Plenty of ’80s franchises have tried—and failed—to come back from the dead. So it may come as a surprise that, at nearly 30 years old, the Teenage Mutant Ninja Turtles are alive and kicking. The reptilian GMOs named after Renaissance masters still have the world wrapped around their nunchakus, having spawned a global empire of four films, three TV shows, 21 videogames, one hair(less) metal band, a Jell-O libation, a mini pizza catapult, tur-Troll dolls, designer yarmulkes, scratch-and-sniff stickers, and sundry other schlock. We chart their enduring sludge-to-riches story.
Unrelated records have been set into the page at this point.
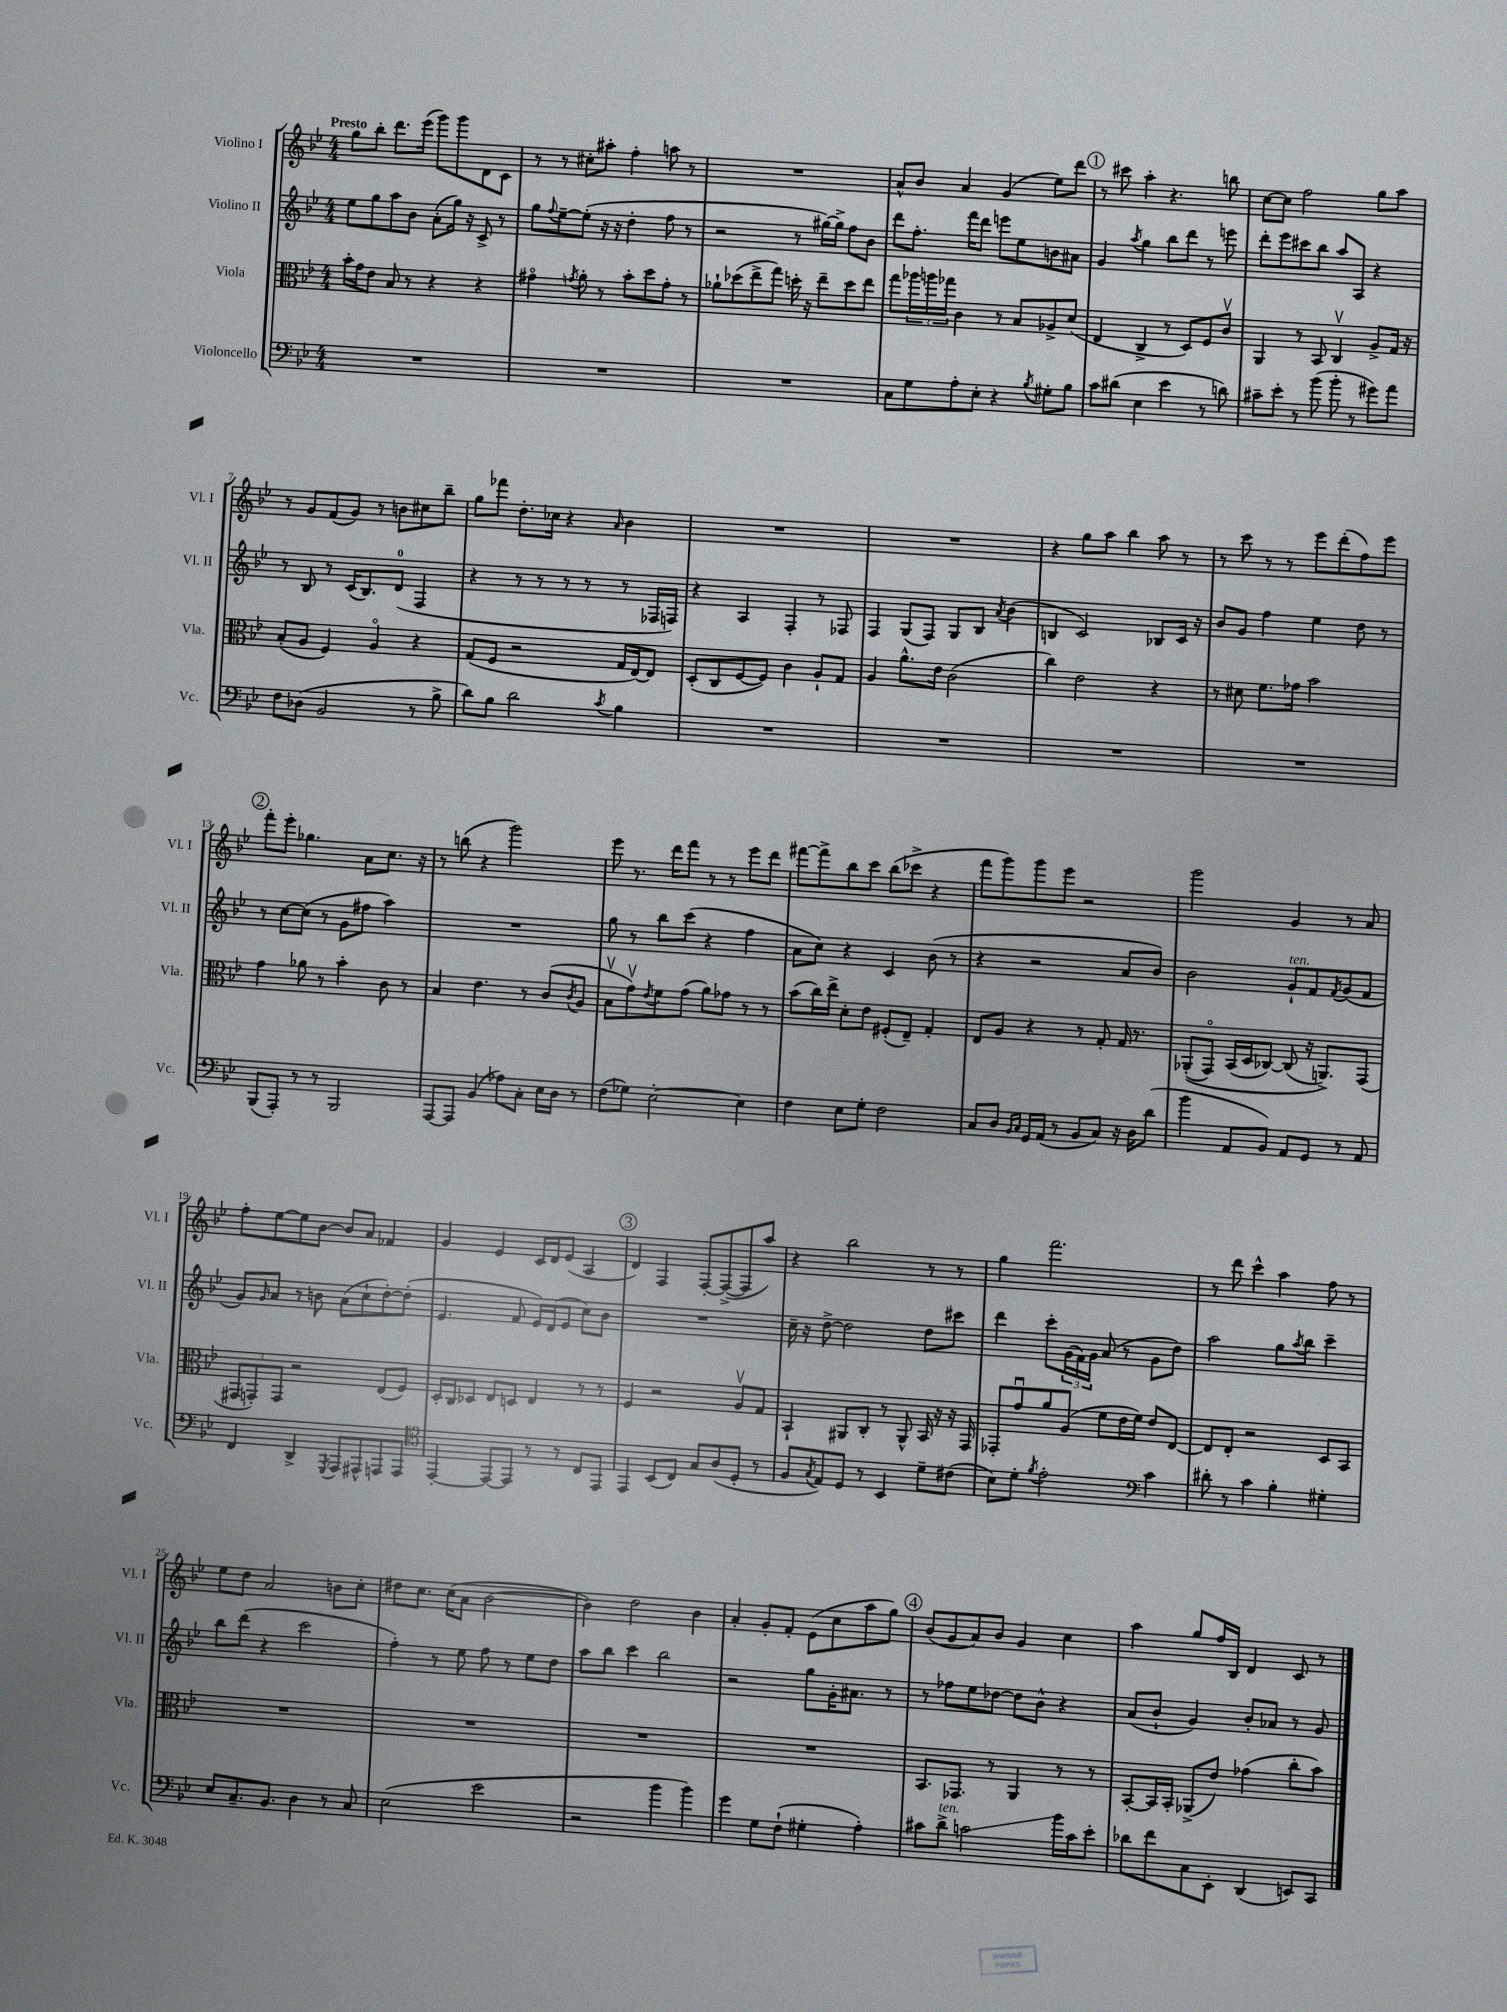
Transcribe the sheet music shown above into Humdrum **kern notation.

**kern	**kern	**kern	**kern
*staff4	*staff3	*staff2	*staff1
*clefF4	*clefC3	*clefG2	*clefG2
*k[b-e-]	*k[b-e-]	*k[b-e-]	*k[b-e-]
*M4/4	*M4/4	*M4/4	*M4/4
1r	16b-'\LL	8ee-\L	8gg\L
.	16g\J	.	.
.	8e-\J	8gg\	8bb-'\J
.	8B-/	8aa\	8.ddd\L
.	8r	8b-\J	.
.	.	.	(16eee-\Jk
.	4r	(8a'\L	8ggg\L)
.	.	16gg\Jk)	8ggg\
.	.	16r	.
.	4r	8c^/	8d\
.	.	8r	8c\J
=	=	=	=
1r	4g#o\	8gg\L	8r
.	.	8qqff/	.
.	.	[8ee-~\	8r
.	8qg/	.	.
.	8a'\	(8ee-'\]J	8cc#'\L
.	8r	16r	8aa#'\J
.	.	16r	.
.	8b-'\L	4dd'\	4ff'\
.	8dd\	.	.
.	8g'\J	8ff\	8aa\
.	8r	8r	8r
=	=	=	=
1r	8a-`\L	2r	1r
.	(8dd-\	.	.
.	8ee-^\	.	.
.	8gg\J)	.	.
.	16dd'\	8r	.
.	16r	.	.
.	8ee-~\L	[16gg#\LL)	.
.	.	16gg#^\]JJ	.
.	8dd\	8ff\L	.
.	8ee-\J	8b-\J	.
=	=	=	=
8C\L	8gg\L	8ddd\L	8a^^/L
8G\	24aa-\L	8.ff'\J	8b-/J
.	24aa\	.	.
.	24gg-\JJ	.	.
8A'\	4c\	.	4a/
.	.	16fff\LK	.
8E-'\J	.	8ddd\J	.
4r	8r	8eee\L	(4g/
.	8B-/L	8ee-\	.
8qB-/	.	.	.
8G#'\L	8A-^/	8b\	8ee-\L)
8B-\J	(8d/J	8a#\J	8ddd\J
=	=	=	=
8c\L	4E-/	4g/	8r
(8d#\J	.	.	8ccc#\
.	.	8qaa/	.
4E-\	4C^/	4gg\	4aa'\
4e-\	8r	8bb-\L	4.r
.	8D/L)	8ddd\J	.
8r	8F/	8r	.
8d\)	8cv/J	8eee\	8bb\
=	=	=	=
8c#~\L	4AA/	8ddd'\L	[8cc\L
8e-'\J	.	8eee-\	8cc\]J
8r	8r	8ccc#\	2ff\
(8b-\	8BB-/	8bb-\J	.
8b-'\	4Cv/	8aa/L	.
8r	.	8A/J	.
8g#\L)	8A^/L	4r	8gg\L
8a\J	16G/Jk	.	8aa\J
.	16r	.	.
=	=	=	=
8F\L	(8B-'/L	8r	8r
(8D-\J	8A/J	8B-/	8g/L
2BB-/	4F/)	8r	(8f/
.	.	(16c/LK	8g/J)
.	.	8.B-/)	.
.	4Ao/	.	8r
.	.	(8d/J	8b\L
8r	4r	4F/	8cc#\
8B-^\	.	.	8bb-~\J
=	=	=	=
8d\L)	(8G/L	4r	8gg\L
8B-\J	8F/J	.	8fff-\J
2d\	2r	8r	8.dd'\L
.	.	8r	.
.	.	.	16cc-\Jk
.	.	8r	4r
.	.	8r	.
8qc/	.	.	16qqa/
4B-\	16G/LL	8r	4b-\
.	[16E-/J)	.	.
.	8E-/]J	16F-/LL	.
.	.	16F/JJ)	.
=	=	=	=
1r	(8D'/L	4r	1r
.	8C/	.	.
.	[8F/	4A/	.
.	8F/]J)	.	.
.	4c\	4F'/	.
.	8A`/L	8r	.
.	8G/J	8F-/	.
=	=	=	=
1r	4A/	4F/	1r
.	8.a^^\L	(8G/L	.
.	.	8F/J)	.
.	16e-\Jk	.	.
.	(2c\	8G/L	.
.	.	8B-/J	.
.	.	8qa/	.
.	.	(4b-\	.
=	=	=	=
1r	4cc\)	4B/	4r
.	2e-\	2c/)	8gg\L
.	.	.	8aa\J
.	.	.	4bb-\
.	4r	8B-/L	8aa\
.	.	16c/Jk	8r
.	.	16r	.
=	=	=	=
1r	8r	8b-/L	8r
.	8d#\	8g/J	8ccc\
.	8.f\L	4ff\	8r
.	.	.	8r
.	16g-\Jk	.	.
.	2b-\	4ee-\	8eee-\L
.	.	.	(8ddd'\
.	.	8dd\	8ff\)
.	.	8r	8eee-\J
=	=	=	=
(8BBB-/L	4g\	8r	8fff'\L
8AAA'/J)	.	[8cc\L	8eee-'\J
8r	8a-\	(8cc\]J	4.gg-\
8r	8r	8r	.
2BBB-/	4b-'\	8g\L	.
.	.	8ff#\J	8a\L
.	8c\	4aa\)	8.cc\J
.	8r	.	.
.	.	.	16r
=	=	=	=
[8AAA/L	4B-/	1r	8r
8AAA/]J	.	.	(8bb\
(4BB-/	4.e-\	.	4r
8A-\L)	.	.	2ggg\)
8C'\J	8r	.	.
16E-\LL	(8c/L	.	.
16D\JJ	.	.	.
.	8qc/	.	.
8r	8A/J	.	.
=	=	=	=
(8F\L	8B-v\L	8gg\	8eee-\
8G-\J)	8gv\)	8r	8.r
.	8qe-/	.	.
[2E-'\	8f\	8bb-\L	.
.	.	.	16ddd\LK
.	(8g\J	(8ccc\J	8fff\J
.	8a\L)	4r	8r
.	8g-\J	.	8r
4E-\]	8r	4ff\	8eee-\L
.	8r	.	8ddd\J
=	=	=	=
4F\	(8b-\L	8a\L	[8fff#\L
.	16cc\L)	8cc\J)	8fff#^\]
.	16ee-^\JJ	.	.
8E-\L	8d'\L	4r	8bb-\
8G'\J	8e-\J	.	8ccc\J
2F\	(8F#'/L	4c/	(8bb-\L
.	8E-~/J)	.	8ccc-^\J
.	4G'/	(8b-\	4r
.	.	8r	.
=	=	=	=
8C/L	8E-/L	4r	8fff\L
8D/J	8A/J	.	8ggg\)
16qqBB-/LL	.	.	.
16qqC/JJ	.	.	.
16GG/LL	4r	2r	8ggg\
(16AA/JJ	.	.	.
8r	.	.	8eee-\J
8BB-/L	8r	.	2r
8C/J)	8G'/	.	.
16r	16G/	8a/L	.
16D\LK	8.r	.	.
(8d\J	.	8b-/J)	.
=	=	=	=
4b-\	&((8AA-'/L	2b-\	2ggg\
.	8GGo/J)	.	.
8AA/L	(16BB-/LL	.	.
.	16D/J	.	.
8BB-/J)	[8C-/J)	.	.
8AA/L	(8C-/]	8g`/L	4g/
8GG/J	16r	8f/	.
.	8.AA^/L)&)	.	.
.	.	8qf/	.
8r	.	(8g/	8r
8AA/	(8GG/J	8f/J	8a/
=	=	=	=
4FF/	12GG#/L	8g/L)	8ff'\L
.	12GG'/)	.	.
.	.	16qqg/	.
.	.	8a/J	[8ee-\
.	12GG/J	.	.
4DD^/	2r	8r	8ee-\]
.	.	8b\	[8b-\J
8qGGG/	.	.	.
8AAA/L	.	(8a\L	8b-/]L
8AAA#^^/	.	8cc`\	8a/J
8AAA/	(8E-/L	[8dd'\)	4f-/
8AAA/J	8F/J)	(8dd'\]J	.
=	=	=	=
*clefC4	*	*	*
[4EE-'/	16D'/LL	4.e-/	4g/
.	16C/J	.	.
.	8D-/J	.	.
8EE-/_L	8E-/L	.	4e-/
8EE-/]J	8D/J	8f/	.
8r	4E-/	16e-/LL)	16c/LL
.	.	(16d/J	16d/J
8r	.	8e-/J	(8e-/J
8C/L	8r	8cc\L)	4A/
8EE-/J	8r	8b-\J	.
=	=	=	=
4EE-/	4F/	1r	4d/)
(8BB-/L	2r	.	4F/
8C/J)	.	.	.
8G/L	.	.	[8F'/L
(8A/	.	.	(8F^/_
8D'/J	8Av/L	.	8F/]
8r	8G/J	.	8aa/J)
=	=	=	=
8F/L	4BB-`/	16cc~\	4r
.	.	16r	.
8qG/	.	.	.
8E-/)	.	[8dd^\	.
8D/J	8AA#/L	2dd\]	2bb-\
8r	8C'/J	.	.
4BB-/	8r	.	.
.	8AA#^^/	.	.
8d~\L	16BB-/	8dd\L	8r
.	16r	.	.
(8c#\J	16r	8ccc#\J	8r
.	16GG/	.	.
=	=	=	=
8B-\L)	8GG-'/L	4ddd\	4gg\
8d'\J	8gu/	.	.
8qf/	.	.	.
2e-'\	8a/	8ccc'\L	2.fff\
.	(8A/J	(24g\L	.
.	.	24f\)	.
.	.	24g\JJ	.
.	8f\L	(8a/	.
.	16e-\L	8r	.
.	16f\JJ)	.	.
*clefF4	*	*	*
4c\	8e-/L	8g\L	.
.	[8E-/J	8dd\J)	.
=	=	=	=
8d#'\	8E-/]L	2aa\	8r
8r	8E-'/J	.	8ddd\
4c\	2r	.	4ccc^^\
4B-'\	.	8gg\L	4aa\
.	.	8qaa/	.
.	.	8bb-\J	.
4G#'\	8D/L	4ccc~\	8ff\
.	8BB-/J	.	8r
=	=	=	=
8E-/L	1r	8bb-\L	8ee-\L
8.C~/	.	(8ddd\J	8dd\J
.	.	4r	2a/
8.BB-/J	.	.	.
4D\	.	2ccc\	.
8r	.	.	8b\L
8C/	.	.	8cc'\J
=	=	=	=
(2E-\	1r	4ff'\)	8dd#\L
.	.	.	8.cc\J
.	.	8r	.
.	.	.	(16cc\LK
.	.	8ee-\	8a\J
2e-\	.	8ff\	[2b-\
.	.	8r	.
.	.	8ee-\L	.
.	.	8dd\J	.
=	=	=	=
2r	1r	8aa\L	4b-\])
.	.	8bb-\J	.
.	.	4ccc\	2dd\
4b-\	.	2bb-\	.
4b-\)	.	.	4b-\
=	=	=	=
4g\	1r	2r	4a'/
8G\L	.	.	8g'/L
(8F`\J	.	.	8f'/J
4G#'\	.	8gg\L	(8e-\L
.	.	16g'\K	8cc\
.	.	8.a#\J	.
4A'\)	.	.	8aa\
.	.	8r	8gg\J)
=	=	=	=
8c#\L	8.BB-/L	8r	(8b-/L
8d^\J	.	8ff-\L	8g/
.	8.GG-/J	.	.
2c\	.	8ee-\	8a/)
.	8r	[8dd-\J	8b-/J
.	4AA/	8dd-\]L	4g/
.	.	8b-^^\J	.
16b-\LL	8r	4r	4cc\
16c\J	.	.	.
8e-'\J	8r	.	.
=	=	=	=
8d-\L	[8BB-'/L	(8a/L	4aa\
8f\	16BB-/]L	8b-`/J	.
.	16BB-'/JJ	.	.
8C\	(8AA-^/L	4g/)	8gg/L
8EE-'\J	8e-/J)	.	16ff/L
.	.	.	16B-/JJ
(4DD/	(4g-\	8b-'/L	4d/
.	.	8a-/J	.
8EE/L)	8cc'\L	8r	8c/
8CC/J	8b-\J)	8g/	8r
==	==	==	==
*-	*-	*-	*-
1984 The sewer dwellers emerge for the first time on the back of Gobbledygook #1, a zine with only 150 known photocopies, created by artists Peter Laird and Kevin Eastman. A four-volume comic series goes on to sell 1.25 million copies.
1987 The mega-popular cartoon debuts, and the turtles get individually hued headbands. They also get bold new enemies: a disembodied brain named Krang and European censors who slice out scenes involving Asian weaponry.
1989 Konami sells 4 million NES cartridges of the inaugural TMNT videogame, at the time second only to Super Mario Bros.
1990 Four actors in animatronic suits plus celebrity voice-overs help the first film rake in $135 million. The turtles then go on the Pizza Hut-sponsored Coming Out of Their Shells concert tour, netting $40 million in ticket sales.
1991 In the second movie, The Secret of the Ooze, rat-sensei Splinter delivers this pre-Matrix koan: “Do not confuse the specter of your origins with your present worth.” The film and video releases gross more than $100 million.
1997 A live-action series, The Next Mutation, introduces a female turtle named Venus de Milo. The quintet cameos on Power Rangers in Space, where they’re caught hacking into the mainframe of the Astro Megaship.
2003 Fox broadcasts a new Saturday morning cartoon, which picks up the darker vibes of the early comics. The show culminates in a TV movie, Turtles Forever, wherein the aughties heroes encounter their retro-’80s selves.
2007 In the first all-CG TMNT film, Splinter sends Leonardo to Central America for some guerrilla retraining. The protags (sans Venus) are summoned from their day jobs to vanquish a cabal of time-stalking monsters. Box office bounty: $54.1 million.
2009 For TMNT’s 25th anniversary, Viacom buys the franchise for $60 million. Toymaker Playmates, which has taken in $2 billion from the Ninja Turtles, retains the global toy rights.
2012Transformers director Michael Bay, who specializes in turning vintage hard-shell hybrids into smash hits, will produce a fifth film. Suggested title: There Will Be Ooze.